Our results may have important implications for the understanding and effective treatment of childhood maltreatment and associated psychopathology. Adults with a history of childhood maltreatment may exhibit exaggerated responses to interpersonal physical contact, which in turn may affect their psychosocial functioning in daily life. Hypersensitivity and sensory avoidance have been linked to social withdrawal and an inability to initiate relationships (
40). Moreover, hyperresponsiveness to touch was found to fully mediate social impairments in autism spectrum disorder (
19), suggesting that sensory dysregulations in the tactile domain may confer vulnerability to interpersonal difficulties. Recent findings demonstrated that sensory profiles mediate the relationship between childhood maltreatment and health-related quality of life in patients with affective disorders (
41). Furthermore, neural hyperresponsiveness to aversive facial stimuli has been shown to predict poor treatment response in PTSD (
42). Thus, randomized clinical trials are warranted to evaluate treatment-induced changes and the predictive validity of social touch and physical proximity. Current cognitive-behavioral therapeutic approaches do not directly address these aberrant autonomic and somatic responses. Previous research has, however, demonstrated the effectiveness of massage interventions in the treatment of patients with sexual abuse (
43) and PTSD (
44). Along these lines, the use of complementary bottom-up, body-based interventions could help individuals with a history of childhood maltreatment to facilitate their participation in social interactions by learning to tolerate and enjoy the comforts of social touch in a safe environment (
45).
Limitations of this study include the co-occurrence and interrelatedness of multiple childhood maltreatment types in the sample, which hindered us from disentangling the effects of specific types of maltreatment. However, childhood family adversities are often clustered, rendering multitype maltreatment highly prevalent in the population (
39). Another limitation is the retrospective and self-report nature of childhood maltreatment assessment, which may be subject to negative recall bias due to current elevated levels of depression and psychological distress (
46). Although we thoroughly controlled for current depressive symptoms and subjective stress levels, a recall-related underreporting of childhood maltreatment may have influenced our results.
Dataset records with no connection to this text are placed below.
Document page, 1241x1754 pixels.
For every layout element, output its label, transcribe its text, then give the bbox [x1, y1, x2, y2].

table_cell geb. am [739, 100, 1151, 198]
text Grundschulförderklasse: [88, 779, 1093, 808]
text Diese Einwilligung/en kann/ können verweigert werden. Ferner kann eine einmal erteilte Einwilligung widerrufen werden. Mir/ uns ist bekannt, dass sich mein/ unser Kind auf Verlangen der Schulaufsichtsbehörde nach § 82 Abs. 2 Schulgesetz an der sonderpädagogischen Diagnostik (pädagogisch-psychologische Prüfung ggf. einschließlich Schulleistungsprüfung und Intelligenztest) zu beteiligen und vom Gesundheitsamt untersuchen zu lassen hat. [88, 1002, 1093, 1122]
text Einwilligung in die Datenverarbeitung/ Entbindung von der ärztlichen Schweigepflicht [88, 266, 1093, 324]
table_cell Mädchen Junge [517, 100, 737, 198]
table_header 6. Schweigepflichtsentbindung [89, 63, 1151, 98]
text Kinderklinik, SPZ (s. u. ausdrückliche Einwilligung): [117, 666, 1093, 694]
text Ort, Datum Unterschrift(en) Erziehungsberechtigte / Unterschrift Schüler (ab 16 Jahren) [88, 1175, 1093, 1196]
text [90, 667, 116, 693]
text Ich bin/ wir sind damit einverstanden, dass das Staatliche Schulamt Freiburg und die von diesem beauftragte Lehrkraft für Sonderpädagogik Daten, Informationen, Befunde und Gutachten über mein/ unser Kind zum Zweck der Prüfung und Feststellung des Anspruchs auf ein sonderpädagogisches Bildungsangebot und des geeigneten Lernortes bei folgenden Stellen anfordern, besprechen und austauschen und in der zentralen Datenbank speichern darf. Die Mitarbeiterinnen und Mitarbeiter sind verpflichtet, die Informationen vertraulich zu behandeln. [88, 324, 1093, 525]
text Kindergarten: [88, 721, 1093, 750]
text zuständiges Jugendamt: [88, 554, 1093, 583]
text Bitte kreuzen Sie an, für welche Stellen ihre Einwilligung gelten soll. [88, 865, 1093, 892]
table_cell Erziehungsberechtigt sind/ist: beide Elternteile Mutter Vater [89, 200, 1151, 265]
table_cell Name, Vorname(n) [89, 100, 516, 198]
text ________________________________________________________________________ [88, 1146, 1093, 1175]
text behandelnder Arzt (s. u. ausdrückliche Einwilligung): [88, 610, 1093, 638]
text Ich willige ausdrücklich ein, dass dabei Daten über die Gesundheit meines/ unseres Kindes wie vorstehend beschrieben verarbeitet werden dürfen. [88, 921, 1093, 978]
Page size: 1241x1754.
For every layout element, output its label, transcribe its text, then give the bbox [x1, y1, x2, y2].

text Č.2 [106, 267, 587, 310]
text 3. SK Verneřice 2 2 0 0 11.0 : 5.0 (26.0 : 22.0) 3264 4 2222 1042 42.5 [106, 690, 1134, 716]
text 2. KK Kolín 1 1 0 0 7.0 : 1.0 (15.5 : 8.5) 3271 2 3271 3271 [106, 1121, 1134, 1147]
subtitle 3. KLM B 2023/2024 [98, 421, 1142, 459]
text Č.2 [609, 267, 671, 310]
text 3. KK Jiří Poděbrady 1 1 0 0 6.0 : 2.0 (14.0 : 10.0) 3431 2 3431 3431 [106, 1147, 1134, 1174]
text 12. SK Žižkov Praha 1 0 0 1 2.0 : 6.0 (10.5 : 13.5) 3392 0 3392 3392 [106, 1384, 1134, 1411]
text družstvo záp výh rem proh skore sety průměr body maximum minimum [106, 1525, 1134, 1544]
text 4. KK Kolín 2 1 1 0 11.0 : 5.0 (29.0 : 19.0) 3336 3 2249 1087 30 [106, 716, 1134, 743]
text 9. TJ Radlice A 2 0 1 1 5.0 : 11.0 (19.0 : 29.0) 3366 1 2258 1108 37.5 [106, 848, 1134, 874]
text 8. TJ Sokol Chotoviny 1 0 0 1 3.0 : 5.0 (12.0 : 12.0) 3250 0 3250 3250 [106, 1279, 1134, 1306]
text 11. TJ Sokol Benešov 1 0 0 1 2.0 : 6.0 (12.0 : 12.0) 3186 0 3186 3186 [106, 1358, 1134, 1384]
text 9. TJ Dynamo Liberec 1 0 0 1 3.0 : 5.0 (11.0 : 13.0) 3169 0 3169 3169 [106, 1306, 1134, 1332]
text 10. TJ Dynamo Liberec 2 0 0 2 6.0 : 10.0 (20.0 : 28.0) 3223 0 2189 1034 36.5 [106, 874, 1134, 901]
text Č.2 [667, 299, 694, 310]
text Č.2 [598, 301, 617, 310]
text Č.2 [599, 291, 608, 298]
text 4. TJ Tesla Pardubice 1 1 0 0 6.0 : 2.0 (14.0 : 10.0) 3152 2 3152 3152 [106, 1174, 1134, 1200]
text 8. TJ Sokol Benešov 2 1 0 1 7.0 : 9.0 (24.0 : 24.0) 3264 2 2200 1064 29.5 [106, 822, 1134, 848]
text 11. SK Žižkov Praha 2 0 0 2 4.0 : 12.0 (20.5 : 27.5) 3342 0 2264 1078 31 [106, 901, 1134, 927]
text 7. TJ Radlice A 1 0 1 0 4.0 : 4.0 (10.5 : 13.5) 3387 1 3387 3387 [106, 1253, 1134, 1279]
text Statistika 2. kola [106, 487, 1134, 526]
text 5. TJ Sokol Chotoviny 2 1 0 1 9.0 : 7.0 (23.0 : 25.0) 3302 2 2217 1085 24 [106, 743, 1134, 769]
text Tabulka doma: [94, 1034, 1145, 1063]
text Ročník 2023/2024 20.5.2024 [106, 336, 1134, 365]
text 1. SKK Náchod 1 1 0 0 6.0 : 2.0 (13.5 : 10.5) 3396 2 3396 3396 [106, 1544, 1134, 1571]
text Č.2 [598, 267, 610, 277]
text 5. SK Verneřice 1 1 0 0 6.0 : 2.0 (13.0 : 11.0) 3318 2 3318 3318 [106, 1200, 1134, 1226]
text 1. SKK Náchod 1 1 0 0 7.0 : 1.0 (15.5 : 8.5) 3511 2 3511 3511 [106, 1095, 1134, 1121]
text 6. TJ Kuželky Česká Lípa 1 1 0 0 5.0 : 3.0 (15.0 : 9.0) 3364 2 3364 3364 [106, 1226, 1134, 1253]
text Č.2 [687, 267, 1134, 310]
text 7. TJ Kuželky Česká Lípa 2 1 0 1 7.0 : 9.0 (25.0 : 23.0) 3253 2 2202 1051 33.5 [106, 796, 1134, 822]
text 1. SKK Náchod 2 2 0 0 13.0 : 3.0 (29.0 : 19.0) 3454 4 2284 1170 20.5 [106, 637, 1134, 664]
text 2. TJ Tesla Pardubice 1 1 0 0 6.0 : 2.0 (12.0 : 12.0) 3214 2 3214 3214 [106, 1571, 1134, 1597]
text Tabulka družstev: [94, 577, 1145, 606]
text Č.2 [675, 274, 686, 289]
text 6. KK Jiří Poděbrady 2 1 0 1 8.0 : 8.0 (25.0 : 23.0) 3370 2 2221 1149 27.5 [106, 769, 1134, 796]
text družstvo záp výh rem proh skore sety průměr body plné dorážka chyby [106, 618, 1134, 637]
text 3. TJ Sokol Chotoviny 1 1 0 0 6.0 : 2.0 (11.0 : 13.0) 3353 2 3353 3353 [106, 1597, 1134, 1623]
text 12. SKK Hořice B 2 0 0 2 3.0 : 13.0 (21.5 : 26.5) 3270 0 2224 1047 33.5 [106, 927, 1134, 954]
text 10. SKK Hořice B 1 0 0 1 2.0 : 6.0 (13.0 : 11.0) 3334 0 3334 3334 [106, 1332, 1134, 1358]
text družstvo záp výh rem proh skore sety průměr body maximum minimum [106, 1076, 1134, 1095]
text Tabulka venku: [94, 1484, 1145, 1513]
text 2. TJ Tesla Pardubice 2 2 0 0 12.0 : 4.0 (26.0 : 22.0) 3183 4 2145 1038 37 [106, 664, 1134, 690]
In conclusion, we provide first evidence that severe childhood maltreatment is associated with larger interpersonal distance preferences and adverse responses to social touch. We propose changes in early sensory processing as the underlying mechanism of these associations. This sensory dysregulation may explain why individuals with severe childhood maltreatment often suffer from difficulties in establishing and maintaining close social bonds later in life.